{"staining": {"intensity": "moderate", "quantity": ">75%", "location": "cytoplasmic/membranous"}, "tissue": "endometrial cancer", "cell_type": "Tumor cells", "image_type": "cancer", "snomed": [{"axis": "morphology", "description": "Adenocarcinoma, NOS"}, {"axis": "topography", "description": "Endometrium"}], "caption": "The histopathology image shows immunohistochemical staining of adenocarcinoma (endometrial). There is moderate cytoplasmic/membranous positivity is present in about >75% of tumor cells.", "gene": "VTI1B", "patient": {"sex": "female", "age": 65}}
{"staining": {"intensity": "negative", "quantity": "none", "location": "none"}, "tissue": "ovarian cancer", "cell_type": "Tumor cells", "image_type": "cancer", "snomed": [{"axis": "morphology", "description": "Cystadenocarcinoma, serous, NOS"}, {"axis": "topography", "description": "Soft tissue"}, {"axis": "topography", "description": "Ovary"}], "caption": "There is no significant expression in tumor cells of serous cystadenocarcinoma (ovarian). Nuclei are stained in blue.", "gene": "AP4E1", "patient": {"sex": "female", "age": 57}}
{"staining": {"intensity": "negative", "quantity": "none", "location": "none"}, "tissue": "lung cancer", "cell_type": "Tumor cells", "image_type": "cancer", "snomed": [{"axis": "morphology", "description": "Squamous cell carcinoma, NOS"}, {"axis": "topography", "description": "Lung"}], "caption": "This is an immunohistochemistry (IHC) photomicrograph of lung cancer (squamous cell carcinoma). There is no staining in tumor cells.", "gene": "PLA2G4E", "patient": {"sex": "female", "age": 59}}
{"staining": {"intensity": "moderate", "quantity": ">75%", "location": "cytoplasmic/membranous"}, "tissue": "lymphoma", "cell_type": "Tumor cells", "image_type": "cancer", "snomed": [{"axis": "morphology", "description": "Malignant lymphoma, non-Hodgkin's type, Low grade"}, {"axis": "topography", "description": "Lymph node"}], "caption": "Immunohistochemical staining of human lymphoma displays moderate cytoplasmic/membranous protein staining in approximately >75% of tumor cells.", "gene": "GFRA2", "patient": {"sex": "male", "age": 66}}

++++++

## Prompt
After locating the line that contains "is an immunohistochemistry", print that line and every one after it through the last line of the listing, exactly.

## Solution
{"staining": {"intensity": "negative", "quantity": "none", "location": "none"}, "tissue": "lung cancer", "cell_type": "Tumor cells", "image_type": "cancer", "snomed": [{"axis": "morphology", "description": "Squamous cell carcinoma, NOS"}, {"axis": "topography", "description": "Lung"}], "caption": "This is an immunohistochemistry (IHC) photomicrograph of lung cancer (squamous cell carcinoma). There is no staining in tumor cells.", "gene": "PLA2G4E", "patient": {"sex": "female", "age": 59}}
{"staining": {"intensity": "moderate", "quantity": ">75%", "location": "cytoplasmic/membranous"}, "tissue": "lymphoma", "cell_type": "Tumor cells", "image_type": "cancer", "snomed": [{"axis": "morphology", "description": "Malignant lymphoma, non-Hodgkin's type, Low grade"}, {"axis": "topography", "description": "Lymph node"}], "caption": "Immunohistochemical staining of human lymphoma displays moderate cytoplasmic/membranous protein staining in approximately >75% of tumor cells.", "gene": "GFRA2", "patient": {"sex": "male", "age": 66}}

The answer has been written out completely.